This repository documents the code used for the thesis Semi-Supervised Active Learning for Camera Trap Data, which was submitted as part requirement for the MSc Data Science and Machine Learning at UCL. The thesis can be shared on request. Please note that this work and code has been used only in an academic research setting but has not been quality assured or subject to a peer review process.
The code implements FixMatch, a semi supervised learning model, in an active learning procedure. It also documents experiments run under different label-scarcity settings with different query strategies, one of which is novel. Finally it also documents the creation of a proof-of-concept dash application to visualise the active learning process to non-technical users, allowing interactive labelling during a human-in-the-loop retraining system.
Please note that code in this repository includes code accessed from other repositories and this is cited in context. The files ema.py and wideresnet.py are composed entirely of code authored by others, as detailed in the files themselves. Where code from other work is used elsewhere it is referenced in the appropriate place. The creation of this codebase was also supported by Omiros Pantazis and Gabriel Brostow. Each file is headed with the purpose of the file and resources used.
requirements.txt is included to recreate the necessary python environment and references the packages used throughout the code.
The data for which this code was optimised has not yet been publically released, however there is a potential future avenue to update the code to allow it to work with open-source datasets, and I may continue to add to this project.

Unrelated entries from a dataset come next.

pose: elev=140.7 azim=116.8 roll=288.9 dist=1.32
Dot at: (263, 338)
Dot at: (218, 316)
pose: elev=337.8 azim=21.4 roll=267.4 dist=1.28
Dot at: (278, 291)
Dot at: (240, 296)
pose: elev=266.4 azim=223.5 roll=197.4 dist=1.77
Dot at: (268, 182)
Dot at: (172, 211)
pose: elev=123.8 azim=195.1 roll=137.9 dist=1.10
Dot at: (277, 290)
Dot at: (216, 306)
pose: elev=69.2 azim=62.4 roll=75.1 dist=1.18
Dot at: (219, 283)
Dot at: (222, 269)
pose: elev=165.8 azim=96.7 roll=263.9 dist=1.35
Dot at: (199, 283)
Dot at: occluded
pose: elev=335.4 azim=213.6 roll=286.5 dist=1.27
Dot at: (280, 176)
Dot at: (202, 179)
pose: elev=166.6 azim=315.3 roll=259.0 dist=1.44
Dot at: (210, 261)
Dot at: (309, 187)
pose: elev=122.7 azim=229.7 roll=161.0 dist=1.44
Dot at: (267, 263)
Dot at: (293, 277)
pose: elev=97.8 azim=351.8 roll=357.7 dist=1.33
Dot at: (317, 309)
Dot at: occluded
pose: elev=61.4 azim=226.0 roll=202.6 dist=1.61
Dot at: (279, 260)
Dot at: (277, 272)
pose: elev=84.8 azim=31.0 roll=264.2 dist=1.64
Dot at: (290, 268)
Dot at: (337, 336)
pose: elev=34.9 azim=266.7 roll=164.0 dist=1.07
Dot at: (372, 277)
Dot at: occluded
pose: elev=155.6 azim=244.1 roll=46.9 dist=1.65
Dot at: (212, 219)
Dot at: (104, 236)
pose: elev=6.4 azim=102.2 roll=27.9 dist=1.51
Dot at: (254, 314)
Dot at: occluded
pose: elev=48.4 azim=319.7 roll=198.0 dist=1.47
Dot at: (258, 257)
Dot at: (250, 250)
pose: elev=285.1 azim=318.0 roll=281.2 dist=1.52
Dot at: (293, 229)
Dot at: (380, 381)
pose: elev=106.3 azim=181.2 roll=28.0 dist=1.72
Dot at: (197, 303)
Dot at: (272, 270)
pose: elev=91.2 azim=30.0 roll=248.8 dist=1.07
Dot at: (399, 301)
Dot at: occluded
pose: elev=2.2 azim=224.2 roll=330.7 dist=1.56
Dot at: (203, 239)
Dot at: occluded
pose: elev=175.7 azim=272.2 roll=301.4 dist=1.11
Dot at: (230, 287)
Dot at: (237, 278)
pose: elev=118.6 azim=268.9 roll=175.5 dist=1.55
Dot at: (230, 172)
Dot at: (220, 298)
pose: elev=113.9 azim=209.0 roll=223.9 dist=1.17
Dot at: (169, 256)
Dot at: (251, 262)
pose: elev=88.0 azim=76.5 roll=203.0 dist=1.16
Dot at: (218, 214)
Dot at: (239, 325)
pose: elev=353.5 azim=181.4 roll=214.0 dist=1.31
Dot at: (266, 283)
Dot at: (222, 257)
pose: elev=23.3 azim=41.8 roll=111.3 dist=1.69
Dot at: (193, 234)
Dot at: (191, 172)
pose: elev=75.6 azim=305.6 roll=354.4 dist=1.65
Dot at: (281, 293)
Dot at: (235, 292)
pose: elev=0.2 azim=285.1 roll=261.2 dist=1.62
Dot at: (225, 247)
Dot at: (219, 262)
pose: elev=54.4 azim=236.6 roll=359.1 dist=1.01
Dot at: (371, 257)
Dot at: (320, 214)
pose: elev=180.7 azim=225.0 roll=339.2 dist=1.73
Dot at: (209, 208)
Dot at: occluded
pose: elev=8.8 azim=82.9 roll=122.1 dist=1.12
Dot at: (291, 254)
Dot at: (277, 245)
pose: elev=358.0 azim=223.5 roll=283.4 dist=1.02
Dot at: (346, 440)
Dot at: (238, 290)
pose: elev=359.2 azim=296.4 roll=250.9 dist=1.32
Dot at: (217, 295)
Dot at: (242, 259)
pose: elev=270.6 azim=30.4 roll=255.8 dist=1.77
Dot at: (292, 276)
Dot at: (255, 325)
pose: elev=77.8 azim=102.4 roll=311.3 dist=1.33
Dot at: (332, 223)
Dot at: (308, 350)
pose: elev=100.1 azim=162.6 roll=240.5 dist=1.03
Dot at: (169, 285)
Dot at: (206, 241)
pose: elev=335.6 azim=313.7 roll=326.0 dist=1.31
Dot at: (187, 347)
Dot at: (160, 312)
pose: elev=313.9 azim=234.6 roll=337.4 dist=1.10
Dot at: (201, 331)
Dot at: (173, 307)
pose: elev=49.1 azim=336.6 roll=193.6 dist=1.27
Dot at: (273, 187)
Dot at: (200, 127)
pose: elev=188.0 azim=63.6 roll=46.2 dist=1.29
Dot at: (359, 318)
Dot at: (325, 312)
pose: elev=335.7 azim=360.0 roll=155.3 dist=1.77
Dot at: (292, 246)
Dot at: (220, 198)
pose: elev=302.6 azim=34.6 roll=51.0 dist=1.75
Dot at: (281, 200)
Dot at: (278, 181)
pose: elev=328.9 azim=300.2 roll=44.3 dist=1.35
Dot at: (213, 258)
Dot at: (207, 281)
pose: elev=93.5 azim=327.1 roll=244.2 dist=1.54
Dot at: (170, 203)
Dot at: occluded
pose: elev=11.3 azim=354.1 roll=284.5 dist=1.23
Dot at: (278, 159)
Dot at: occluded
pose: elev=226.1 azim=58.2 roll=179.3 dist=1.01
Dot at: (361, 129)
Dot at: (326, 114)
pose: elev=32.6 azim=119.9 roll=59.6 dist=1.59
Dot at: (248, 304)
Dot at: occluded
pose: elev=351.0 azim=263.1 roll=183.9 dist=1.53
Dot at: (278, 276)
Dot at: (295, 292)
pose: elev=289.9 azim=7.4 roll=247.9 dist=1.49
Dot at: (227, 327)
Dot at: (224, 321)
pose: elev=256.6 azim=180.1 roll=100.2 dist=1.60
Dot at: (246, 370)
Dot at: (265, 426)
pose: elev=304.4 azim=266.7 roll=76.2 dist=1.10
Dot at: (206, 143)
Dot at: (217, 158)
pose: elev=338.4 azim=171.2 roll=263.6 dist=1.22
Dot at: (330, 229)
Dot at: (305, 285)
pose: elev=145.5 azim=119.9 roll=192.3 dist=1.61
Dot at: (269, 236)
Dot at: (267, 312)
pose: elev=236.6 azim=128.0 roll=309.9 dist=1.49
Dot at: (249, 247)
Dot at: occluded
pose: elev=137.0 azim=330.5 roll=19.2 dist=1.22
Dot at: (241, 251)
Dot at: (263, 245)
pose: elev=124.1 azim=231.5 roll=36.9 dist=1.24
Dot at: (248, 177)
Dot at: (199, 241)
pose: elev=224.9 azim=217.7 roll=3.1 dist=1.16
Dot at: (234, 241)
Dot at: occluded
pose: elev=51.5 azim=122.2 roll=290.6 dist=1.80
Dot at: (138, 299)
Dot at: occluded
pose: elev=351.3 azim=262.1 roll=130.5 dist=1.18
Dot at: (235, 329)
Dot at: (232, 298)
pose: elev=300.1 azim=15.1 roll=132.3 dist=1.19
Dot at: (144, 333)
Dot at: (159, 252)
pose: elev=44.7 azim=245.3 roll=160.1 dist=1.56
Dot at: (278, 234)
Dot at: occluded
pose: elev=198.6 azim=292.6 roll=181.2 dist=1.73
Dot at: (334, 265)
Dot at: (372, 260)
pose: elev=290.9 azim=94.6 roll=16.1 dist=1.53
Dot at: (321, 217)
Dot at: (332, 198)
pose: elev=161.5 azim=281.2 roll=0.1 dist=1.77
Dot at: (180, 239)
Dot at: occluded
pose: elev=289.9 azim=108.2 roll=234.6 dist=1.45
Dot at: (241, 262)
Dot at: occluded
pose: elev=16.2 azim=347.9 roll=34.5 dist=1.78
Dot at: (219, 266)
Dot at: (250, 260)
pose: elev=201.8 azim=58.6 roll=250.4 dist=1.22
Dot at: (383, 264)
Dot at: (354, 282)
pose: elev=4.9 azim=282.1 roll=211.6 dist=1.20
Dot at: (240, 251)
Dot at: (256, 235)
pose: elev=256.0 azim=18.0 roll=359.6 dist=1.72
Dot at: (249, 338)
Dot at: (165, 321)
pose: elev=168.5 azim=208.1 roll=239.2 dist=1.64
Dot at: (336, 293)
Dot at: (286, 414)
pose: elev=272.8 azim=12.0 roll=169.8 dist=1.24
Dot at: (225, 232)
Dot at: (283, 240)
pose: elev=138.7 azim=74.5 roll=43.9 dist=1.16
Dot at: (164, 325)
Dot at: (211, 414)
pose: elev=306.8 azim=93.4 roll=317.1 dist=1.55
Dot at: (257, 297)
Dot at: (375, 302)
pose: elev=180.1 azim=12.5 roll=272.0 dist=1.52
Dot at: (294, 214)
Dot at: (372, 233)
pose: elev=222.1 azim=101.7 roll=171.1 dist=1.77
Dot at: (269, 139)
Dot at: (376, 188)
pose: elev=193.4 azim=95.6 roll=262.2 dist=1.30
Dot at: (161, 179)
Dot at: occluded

The file set_args.py is used to set the arguments to run the code base, but can also be used as a guide to run main.py from the command line using python main.py --[args]. A config file which is not contained in this release specifies internal paths to models etc..
- Official FixMatch implementation at https://github.com/google-research/fixmatch/tree/d4985a158065947dba803e626ee9a6721709c570
- Unofficial PyTorch FixMatch implementations at https://github.com/kekmodel/FixMatch-pytorch/tree/ced359021e0b48bf3be48504f98ea483579c6e71/models and https://github.com/Celiali/FixMatch
- Data loading structures at https://github.com/omipan/camera_traps_self_supervised/blob/main/datasets.py
- Code in RandAugment paper https://arxiv.org/pdf/1909.13719.pdf
- Pytorch documentation https://pytorch.org/vision/stable/transforms.html
- Unofficial pytorch implementation of randaugment https://github.com/ildoonet/pytorch-randaugment/blob/master/RandAugment/augmentations.py
- official implementation of FixMatch reference to Tensorflow authors at https://github.com/google-research/fixmatch/blob/d4985a158065947dba803e626ee9a6721709c570/third_party/auto_augment/augmentations.py
- Kcenter greedy references https://github.com/google/active-learning/blob/master/sampling_methods/kcenter_greedy.py
- Query strategy references https://github.com/microsoft/CameraTraps/tree/f69de8339bf19806fbe943963e2b385b948c35b2/research/active_learning
- Exponential moving average implementation https://github.com/YUE-FAN/FixMatch-PyTorch/blob/master/utils/ema.py
As of September 2021 not under active development.